Photo credit: Alejandro Marín - from Missy’s upcoming documentary, ¡Love You Mucho!
I have lost a language that flowed in and out of my dreams as a child. I don't dream in Spanish anymore. A story of cultural assimilation in six words. More than that, this melancholic statement suggests the issues of identity, loss of identity, and a desperate desire to reconnect and reclaim a part of my soul that was forced to feel foreign. This thread runs through all my personal work, but none more so than this project. I am the daughter of first-generation Puerto Rican migrants who settled in Illinois, the granddaughter of men who worked the sugarcane fields on the island, and the granddaughter of women who taught themselves to read and write in both Spanish and English. Their struggles, sacrifice, and determination course through my veins and are the soul of the projects I write. I am the first in my family to go to college, the first to earn an advanced degree, and the only to pursue a career in the arts.
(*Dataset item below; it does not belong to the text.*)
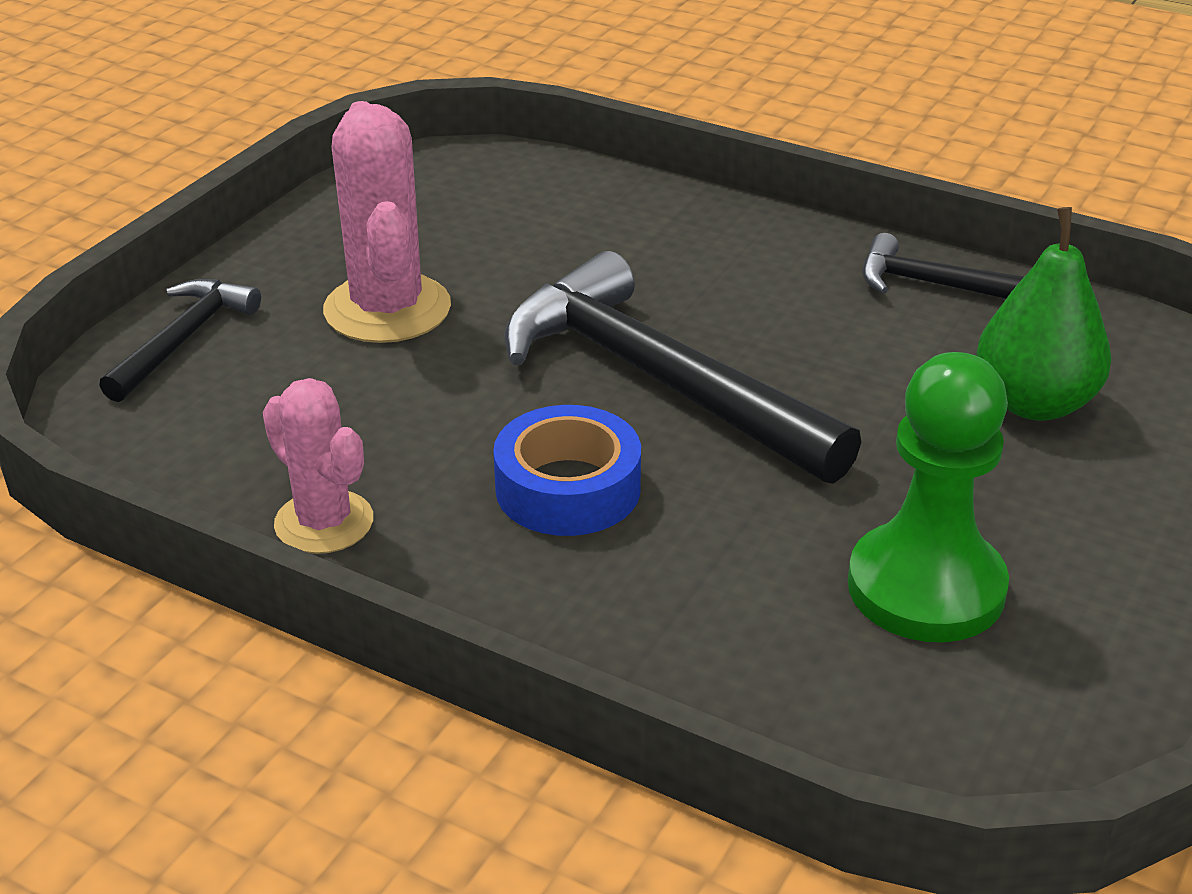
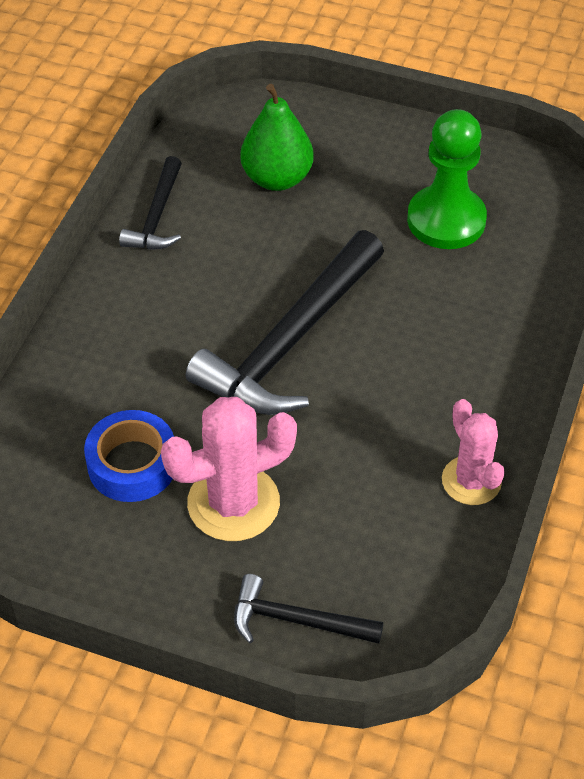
camera: 100 degrees left, 15 degrees up
(324, 522) = (471, 481): pink cactus -> pink cactus turned 60 degrees counterclockwise
(568, 488) = (407, 371): blue tape -> blue tape (132, 464)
I am a screenwriter who reclaims classic film genres and reimagines story worlds from the perspectives of the characters most often sidelined or excluded: women and people of color. My work explores intergenerational stories that speak to lineage, legacy, and cultural inheritance. My dedication to the arts of screenwriting and filmmaking is related to a mission of cultivating authentic and nuanced representation of folks whose identities are historically marginalized, misrepresented, or excluded. The stories I craft, the perspectives of my characters, and the form in which my scripts unfold serve to challenge and broaden the norm.
Missy’s Biography
Missy Hernandez is an award-winning independent filmmaker and screenwriter whose scripts center Latiné experiences in the US and Caribbean. Her work is intersectional, feminist, often political, and unapologetically fantastical. Missy’s feature script, I Don’t Dream in Spanish Anymore, won Best Horror Feature at the 2025 Nashville Film Festival Screenplay Competition, Best Feature Screenplay at the 2024 Nantucket Film Festival’s Tony Cox Screenplay Competition, and the 2024 Athena List. Her short film script, Lejos de Aquí, was a finalist for the 2025 Shore Scripts Short Film Fund and won the Mentorship Prize for the 2025 Outstanding Screenplay Shorts Competition. Missy’s short film, Madrina (2025), premiered at the Chicago International Film Festival and is currently on the festival circuit. Missy was a Writer and Co-Producer of American Thief (2020), the co-writer and producer of The Last Election and Other Love Stories (2021), and the Writer’s Assistant and Associate Producer for season one of the HBO/A24 series Random Acts of Flyness (2018). Missy graduated from Columbia University in New York with a BA in Cinema Studies and an MFA in Screenwriting. She is an Associate Professor in the School of Film and Television at Columbia College Chicago. Her previous projects have received support from the Illinois Arts Council, Cine Qua Non Labs, NALIP Media Market, the Chicago International Film Festival’s CIX: Lab, the Chicago Department of Cultural Affairs and Special Events, the Jerome Foundation, Stowe Story Labs, and IFP/The Gotham.